Various strategies of rule application were considered and listed below. Each is described with rationale of why this was or was not the selected decision.

(a) At the detector client level - Today detector clients are detector endpoint-specific and are invoked e.g. client.text_contents(detector_id, text_contents_request, request_headers) where client is, for example, of TextContentsDetectorClient type. The original user request to orchestrator endpoints is currently not passed to detector clients. This would break the current assumption that detector clients only have the information necessary to call detectors. By the time the detector client is invoked, however, the "context" of the call is lost (i.e. whether this detector was called from chat completions [chat messages] or just generation [text]). The request passed to the detector client calls only has the information needed to call the detector.

(b) At the task level - Currently the tasks closely proxy the orchestrator endpoints. Each task includes the user request parameters, such as detectors. However, one issue with attempting to apply rules at this level is the detectors by this point only have detector_id mapped to detector parameters. The particular detector_type for each detector is not tracked at the task level. In each "handler" function of the task, the particular detector clients are fetched with the detector_id information, with detector calls being invoked.

(c) At the orchestrator endpoint handler level - The detector endpoints will still have to be specifically invoked as mentioned in (b), but this will allow rule application on the entire request, specific to the request format that the particular orchestrator endpoint expects.

The diagram below shows how we intend for rules to be applied in the stack: Rules Diagram

At the time of writing, as noted in (b) of the previous section, the orchestrator task does not currently have detector_type information. The diagram illustrates that this part could be refactored to include such information, or currently the conversion functions can be provided at the task level but still invoked by the orchestrator endpoint handler.

The conversion function will convert or extract the parts of any object (whether request or response) that will be applicable for the detector request. For chat completions, the Message portion of request or response objects is the part to be extracted into a new message object (chat_message_array in the diagram) that will still include information on where the message came from (such as which choice in the response).

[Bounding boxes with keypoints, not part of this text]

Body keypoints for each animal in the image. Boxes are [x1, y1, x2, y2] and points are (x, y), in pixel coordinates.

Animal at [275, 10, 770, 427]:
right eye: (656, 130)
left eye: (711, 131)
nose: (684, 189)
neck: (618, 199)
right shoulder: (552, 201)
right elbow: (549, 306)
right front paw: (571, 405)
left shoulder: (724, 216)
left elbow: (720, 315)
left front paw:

When new requests for detectors such as the /text/contents detectors is formed, a from_ function can be invoked to convert the new message object to the expected request format. Here, any "filtering" of the object can be done. For messages this can include extracting only the last message of a list, or filtering by role.

Consequences

  • Rules for detector types are defined and will be applied via from_ functions when detector requests are constructed. There may have to exist many from_ functions in the codebase to account for the variety of detector types to make compatible with various generation requests/responses.
  • "Conversion functions" will help convert various request or response objects in preparation for rule application.
  • Without refactoring, the conversion functions and application of rules will have to be applied at the orchestrator endpoint handler level, but this can be altered.